Supplied passage
"""

KEP-6164: Eliminating Internal API Types

Release Signoff Checklist
Summary
Motivation
Proposal
Design Details
Production Readiness Review Questionnaire
Implementation History
Drawbacks
Alternatives

Release Signoff Checklist

Items marked with (R) are required prior to targeting to a milestone / release.

(R) Enhancement issue in release milestone, which links to KEP dir in kubernetes/enhancements (not the initial KEP PR)
(R) KEP approvers have approved the KEP status as implementable
(R) Design details are appropriately documented
(R) Test plan is in place, giving consideration to SIG Architecture and SIG Testing input (including test refactors)
(R) Graduation criteria is in place
(R) Production readiness review completed
(R) Production readiness review approved
“Implementation History” section is up-to-date for milestone
User-facing documentation has been created in kubernetes/website , for publication to kubernetes.io
Supporting documentation—e.g., additional design documents, links to mailing list discussions/SIG meetings, relevant PRs/issues, release notes

Summary

Every built-in Kubernetes API group maintains an internal ("__internal") representation of its types in addition to the versioned types (v1, v1beta1, …). The internal type is the conversion “hub” and also serves as the type that handwritten validation evaluates against.

Today many APIs have progressed to a stable v1 version and the alpha and beta types are no longer served by the API. For such APIs the internal type, there is no benefit to having an internal type that differs from the preferred served type.

This KEP proposes a two-phase project:

Phase 1: make the internal types memory-identical to the preferred served type, resulting in O(n) -> O(1) allocation cost for conversions which reduces peak memory utilization by up to 5x faster and 3x less memory utilization for the conversions performed by large list operations.

Phase 2: alias internal types to versioned types using Go type aliases, and retire the __internal registration so the versioned type becomes the hub.

Longer term, removing the internal types from the code entirely is considered potential future work.

"""

Data extracts

"""

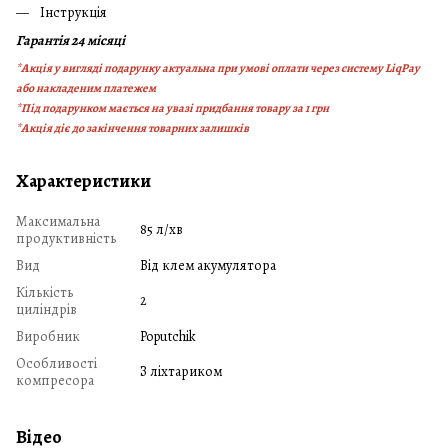
Інструкція
Гарантія 24 місяці
*Акція у вигляді подарунку актуальна при умові оплати через систему LiqPay
або накладеним платежем
*Під подарунком мається на увазі придбання товару за 1 грн
*Акція діє до закінчення товарних залишків
Характеристики
Максимальна
85 л/хв
продуктивність
Вид
Від клем акумулятора
Кількість
2
циліндрів
Виробник
Poputchik
Особливості
З ліхтариком
компресора
Відео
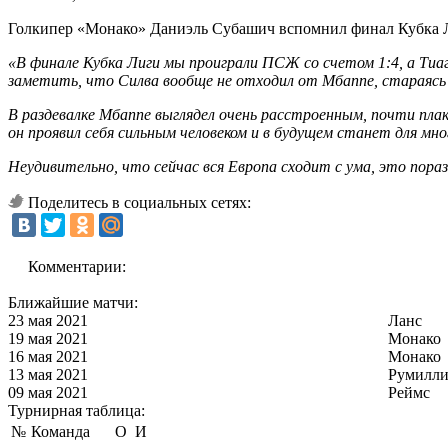
Голкипер «Монако» Даниэль Субашич вспомнил финал Кубка Л
«В финале Кубка Лиги мы проиграли ПСЖ со счетом 1:4, а Тиа
заметить, что Силва вообще не отходил от Мбаппе, стараясь
В раздевалке Мбаппе выглядел очень расстроенным, почти плака
он проявил себя сильным человеком и в будущем станет для мн
Неудивительно, что сейчас вся Европа сходит с ума, это пораз
Поделитесь в социальных сетях:
Комментарии:
Ближайшие матчи:
23 мая 2021
Ланс
19 мая 2021
Монако
16 мая 2021
Монако
13 мая 2021
Румилли
09 мая 2021
Реймс
Турнирная таблица:
№
Команда
О
И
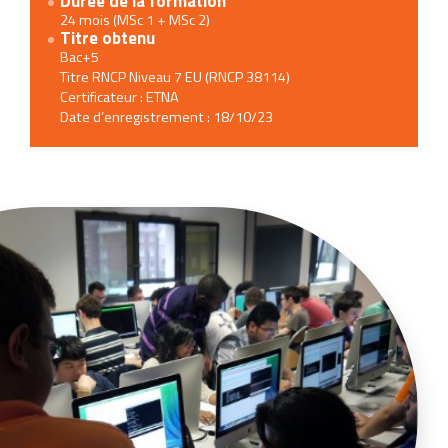
Durée de la formation
24 mois (MSc 1 + MSc 2)
Titre obtenu
Bac+5
Titre RNCP Niveau 7 EU (RNCP 38114)
Certificateur : ETNA
Date d’enregistrement : 18/10/23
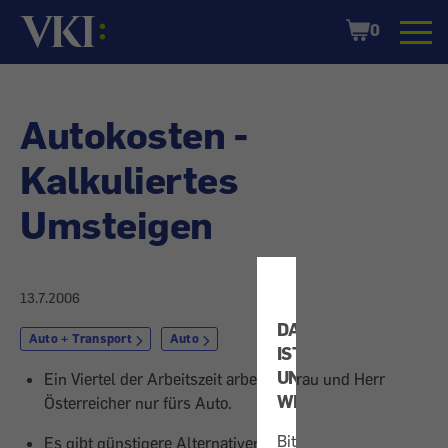
Startseite
Shopping
0
Cart
Autokosten -
Kalkuliertes
Umsteigen
13.7.2006
DATENSCHUTZ
Auto + Transport
Auto
IST
UNS
Ein Viertel der Arbeitszeit arbeiten Frau und Herr
WICHTIG!
Österreicher nur fürs Auto.
Bitte
Es gibt günstigere Alternativen.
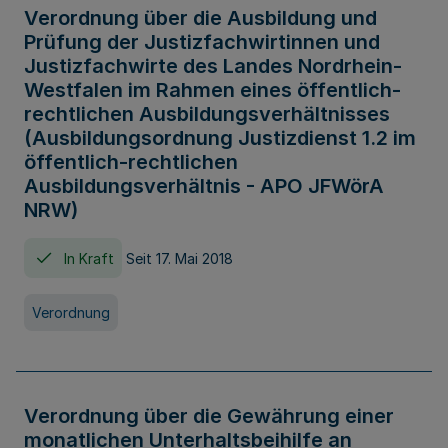
Verordnung über die Ausbildung und
Prüfung der Justizfachwirtinnen und
Justizfachwirte des Landes Nordrhein-
Westfalen im Rahmen eines öffentlich-
rechtlichen Ausbildungsverhältnisses
(Ausbildungsordnung Justizdienst 1.2 im
öffentlich-rechtlichen
Ausbildungsverhältnis - APO JFWörA
NRW)
In Kraft
Seit 17. Mai 2018
Verordnung
Verordnung über die Gewährung einer
monatlichen Unterhaltsbeihilfe an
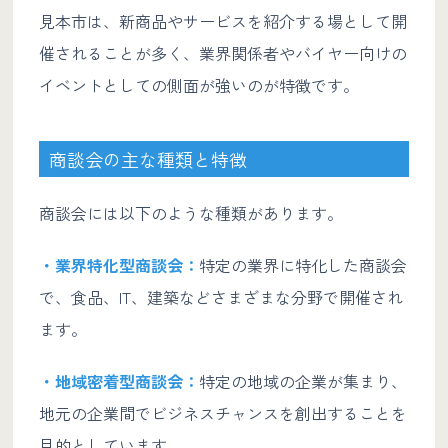
見本市は、新商品やサービスを紹介する場として開
催されることが多く、業界関係者やバイヤー向けの
イベントとしての側面が強いのが特徴です。
商談会の主な種類と特徴
商談会には以下のような種類があります。
・業界特化型商談会：
特定の業界に特化した商談会
で、食品、IT、建築などさまざまな分野で開催され
ます。
・地域密着型商談会：
特定の地域の企業が集まり、
地元の企業間でビジネスチャンスを創出することを
目的としています。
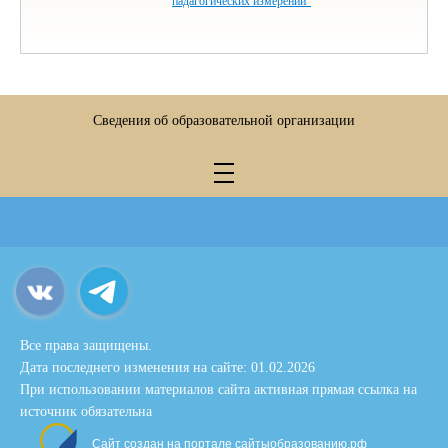
падагогических измерений"
Сведения об образовательной организации
Все права защищены.
Дата последнего изменения на сайте: 01.02.2026
При использовании материалов сайта активная прямая ссылка на
источник обязательна
Сайт создан на портале сайтыобразованию.рф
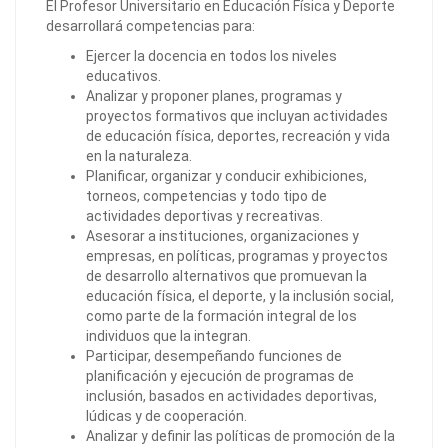
El Profesor Universitario en Educación Física y Deporte
desarrollará competencias para:
Ejercer la docencia en todos los niveles
educativos.
Analizar y proponer planes, programas y
proyectos formativos que incluyan actividades
de educación física, deportes, recreación y vida
en la naturaleza.
Planificar, organizar y conducir exhibiciones,
torneos, competencias y todo tipo de
actividades deportivas y recreativas.
Asesorar a instituciones, organizaciones y
empresas, en políticas, programas y proyectos
de desarrollo alternativos que promuevan la
educación física, el deporte, y la inclusión social,
como parte de la formación integral de los
individuos que la integran.
Participar, desempeñando funciones de
planificación y ejecución de programas de
inclusión, basados en actividades deportivas,
lúdicas y de cooperación.
Analizar y definir las políticas de promoción de la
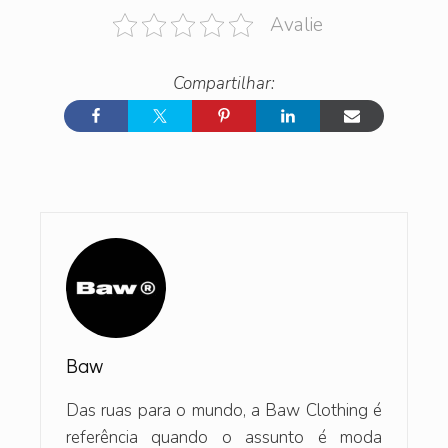
Avalie
Baw
Das ruas para o mundo, a Baw Clothing é
referência quando o assunto é moda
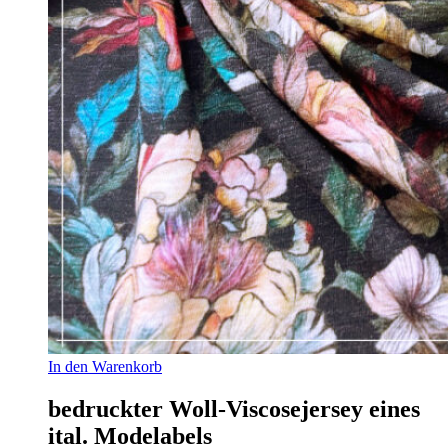
In den Warenkorb
bedruckter Woll-Viscosejersey eines
ital. Modelabels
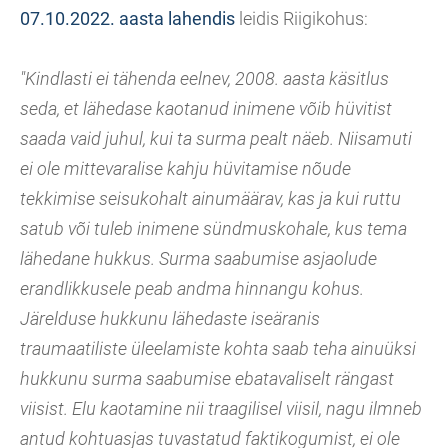
07.10.2022. aasta lahendis
leidis Riigikohus:
"Kindlasti ei tähenda eelnev, 2008. aasta käsitlus
seda, et lähedase kaotanud inimene võib hüvitist
saada vaid juhul, kui ta surma pealt näeb. Niisamuti
ei ole mittevaralise kahju hüvitamise nõude
tekkimise seisukohalt ainumäärav, kas ja kui ruttu
satub või tuleb inimene sündmuskohale, kus tema
lähedane hukkus. Surma saabumise asjaolude
erandlikkusele peab andma hinnangu kohus.
Järelduse hukkunu lähedaste iseäranis
traumaatiliste üleelamiste kohta saab teha ainuüksi
hukkunu surma saabumise ebatavaliselt rängast
viisist. Elu kaotamine nii traagilisel viisil, nagu ilmneb
antud kohtuasjas tuvastatud faktikogumist, ei ole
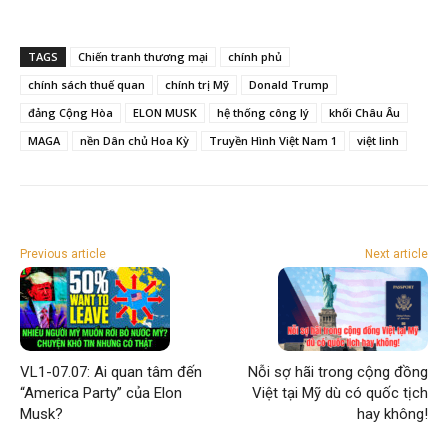
TAGS
Chiến tranh thương mại
chính phủ
chính sách thuế quan
chính trị Mỹ
Donald Trump
đảng Cộng Hòa
ELON MUSK
hệ thống công lý
khối Châu Âu
MAGA
nền Dân chủ Hoa Kỳ
Truyền Hình Việt Nam 1
việt linh
Previous article
Next article
VL1-07.07: Ai quan tâm đến
Nỗi sợ hãi trong cộng đồng
“America Party” của Elon
Việt tại Mỹ dù có quốc tịch
Musk?
hay không!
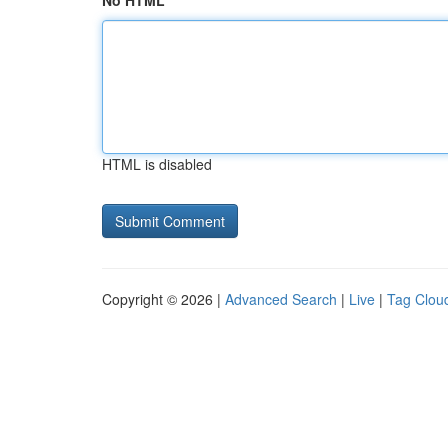
No HTML
HTML is disabled
Copyright © 2026 |
Advanced Search
|
Live
|
Tag Clou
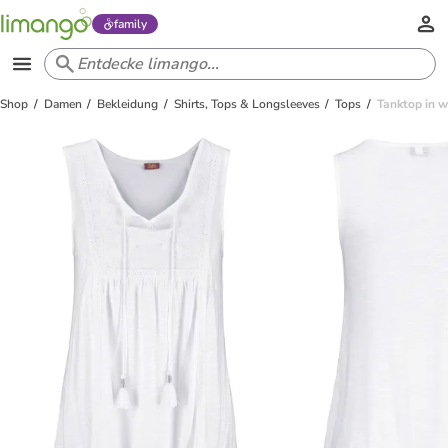
family
Shop
Damen
Bekleidung
Shirts, Tops & Longsleeves
Tops
Tanktop in 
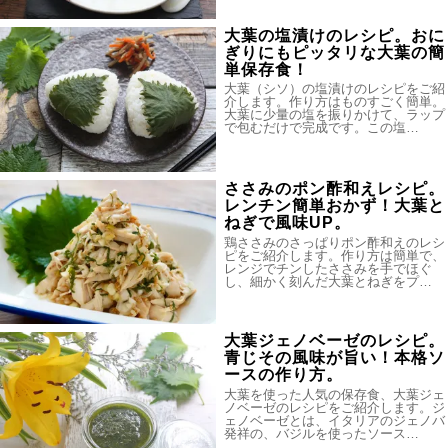
大葉の塩漬けのレシピ。おに
ぎりにもピッタリな大葉の簡
単保存食！
大葉（シソ）の塩漬けのレシピをご紹
介します。作り方はものすごく簡単。
大葉に少量の塩を振りかけて、ラップ
で包むだけで完成です。この塩…
ささみのポン酢和えレシピ。
レンチン簡単おかず！大葉と
ねぎで風味UP。
鶏ささみのさっぱりポン酢和えのレシ
ピをご紹介します。作り方は簡単で、
レンジでチンしたささみを手でほぐ
し、細かく刻んだ大葉とねぎをプ…
大葉ジェノベーゼのレシピ。
青じその風味が旨い！本格ソ
ースの作り方。
大葉を使った人気の保存食、大葉ジェ
ノベーゼのレシピをご紹介します。ジ
ェノベーゼとは、イタリアのジェノバ
発祥の、バジルを使ったソース…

"""

Activity list
1. From the release signoff checklist in the KEP on eliminating internal API types, list every item marked (R).
2. Pick up the KEP on eliminating internal API types after its last sentence and write the next section.

Exercise answers
1.
- Enhancement issue in release milestone, which links to KEP dir in kubernetes/enhancements (not the initial KEP PR)
- KEP approvers have approved the KEP status as implementable
- Design details are appropriately documented
- Test plan is in place, giving consideration to SIG Architecture and SIG Testing input (including test refactors)
- Graduation criteria is in place
- Production readiness review completed
- Production readiness review approved

2.
Motivation

For list operations served by the kube-apiserver, conversion is the last remaining non-streaming operation, as a result, peak memory utilization of the kube-apiserver is heavily influenced by the allocations performed by conversion.

https://github.com/kubernetes/kubernetes/issues/139026 showed that if conversion operations are streamed we reduce peak memory by up to 46% plus eliminate the GC churn caused by the allocations performed during conversion. By optimizing away conversion costs we expect to do even better.

While many internal types are already memory-identical to the preferred served type, some older types are not. Critically, the internal PodSpec type is needless different for the v1 type, and since Go optimizes for copying data between identical structs, these differences makes conversion expensive and slow.

A large portion of this KEP will focus on making types memory-identical and putting guard rails in place to keep them memory-identical to prevent needless differences, like those in PodSpec, from creeping into the code.

The internal type exists for a few historical reasons (see [kubernetes/kubernetes#138097][#138097]):

A single conversion hub. N versioned types convert to/from one internal type (2N conversion functions) instead of pairwise (N^2).
A single validation target. Hand-written validation is written once, against the internal type.
A server-only representation that is never exposed to clients.

All three have weakened:

The hub does not have to be a separate type. The hub type can be one of the versioned types CustomResourceDefinitions already operate handle CRD versions this way. For CRD conversion, the request version is the hub.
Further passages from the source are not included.